ПРИВЕДЁННЫЙ ТЕКСТ:
•••••
Библейские образы и мотивы в поэме А. Ахматовой «Реквием». С.В. Бурдина
Почти все, писавшие о „Реквиеме“, обращали внимание на то, что современность передается в поэме с помощью библейских аналогий, что образы и мотивы Священного Писания становятся для Ахматовой средством художественного осмысления действительности, а картины Апокалипсиса — символом ее эпохи.
•••••
УСЛОВИЯ ЗАДАНИЙ:
**A.** На что, согласно тексту о библейских мотивах в «Реквиеме», обращали внимание почти все писавшие о поэме? Перечислите все пункты.
**B.** Перепишите из текста о библейских мотивах в «Реквиеме» всё, начиная со слов "Библейские образы и" и до слов "символом ее эпохи." включительно.

ИСХОДНЫЕ ДАННЫЕ:
•••••
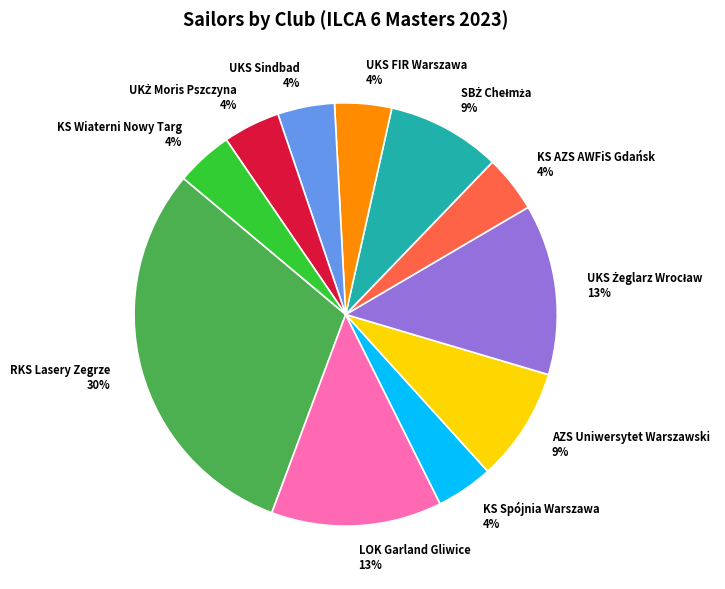

To the nearest percent, what is the combined percentage of UKS Sindbad and LOK Garland Gliwice?

17%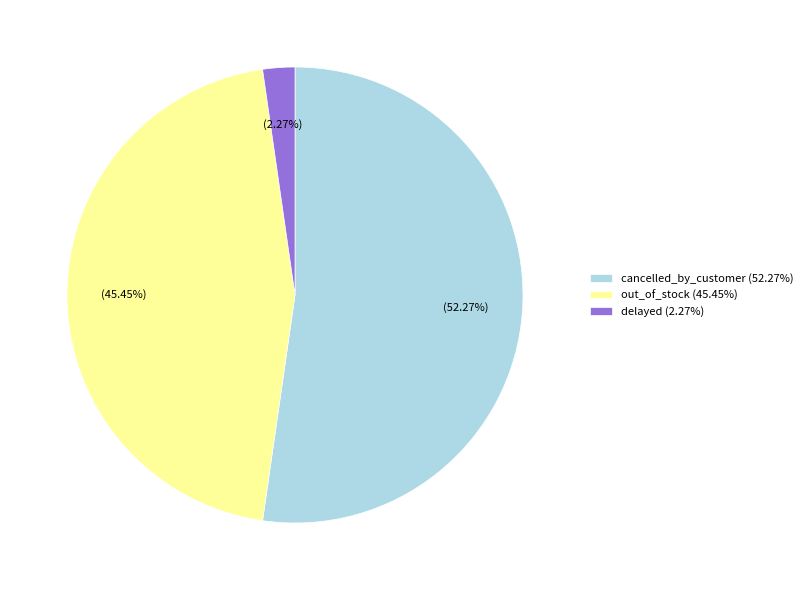

Count the number of slices in the pie.

3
•••••
ОТВЕТЫ ПО ЗАДАНИЯМ:
**A.**
- Современность передается в поэме с помощью библейских аналогий.
- Образы и мотивы Священного Писания становятся для Ахматовой средством художественного осмысления действительности.
- Картины Апокалипсиса становятся символом ее эпохи.

**B.**
Библейские образы и мотивы в поэме А. Ахматовой «Реквием». С.В. Бурдина
Почти все, писавшие о „Реквиеме“, обращали внимание на то, что современность передается в поэме с помощью библейских аналогий, что образы и мотивы Священного Писания становятся для Ахматовой средством художественного осмысления действительности, а картины Апокалипсиса — символом ее эпохи.